En el caso de Nafarroa, el Parlamento aprobó en 2011 la Ley de derechos y garantías de la dignidad de la persona en el proceso de la muerte –solo Andalucía y Aragón tienen leyes parecidas–. Esta norma desarrolla y ordena los derechos reconocidos por la ley española y habilita los medios para que, en principio, sean respetados. En la CAV, EH Bildu presentó el pasado mes de mayo una proposición de Ley para regular los derechos de las personas en el proceso del final de su vida, con el objetivo también de abrir el debate público sobre la eutanasia.
Un debate que, a día de hoy, brilla por su ausencia en el espacio público, después de que la llegada de Mariano Rajoy al Gobierno español desechase sin miramientos el tímido debate impulsado por su predecesor, José Luis Rodríguez Zapatero. Y eso que, según las pocas encuestas sobre el tema, una inmensa mayoría de la sociedad apoyaría una regulación de la eutanasia. Lo cierto es que el CIS no acostumbra a preguntar sobre la materia, pero cuando lo hace, los resultados son tajantes. En 2009, un 80,5% de población se mostraba a favor de que los médicos puedan poner fin a la vida y sufrimientos de la persona que lo solicite libremente, lo cual no es sino el ejercicio de la eutanasia.

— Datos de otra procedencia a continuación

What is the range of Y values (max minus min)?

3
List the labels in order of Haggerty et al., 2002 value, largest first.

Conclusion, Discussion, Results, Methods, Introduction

Sin embargo, todo debate público viene siendo sistemáticamente torpedeado por la jerarquía católica, que aunque no venga al caso, cada cierto tiempo nos recuerda que, según ellos, la vida viene de Dios y que, por tanto, no podemos disponer de ella. Este mismo mes de enero lo dejó claro el obispo de Donostia, José Ignacio Munilla, al denunciar que «la política pretende decidir el bien y el mal» y «determinar el principio y el fin de la vida», en clara alusión al aborto y la eutanasia.
Una concepción que, como hemos visto, las encuestas señalan muy minoritaria en el seno de la sociedad y que choca con la mayor naturalidad con la que enfrentan la muerte otras culturas y lo hicieron otras épocas no lejos de aquí –la eutanasia era práctica habitual entre griegos y romanos–. Tampoco deben irse muy lejos los obispos para encontrar defensas de la eutanasia en su propia casa. En la ‘Utopía’ del santo y mártir de la Iglesia católica Tomás Moro, la eutanasia era lícita e incluso recomendable: «Es inútil obstinarse en dejarse devorar por más tiempo por el mal y la infección que le corroen (…) Debe abandonar esta vida cruel como se huye de una prisión o del suplicio. Que no dude, en fin, liberarse a sí mismo, o permitir que le liberen otros».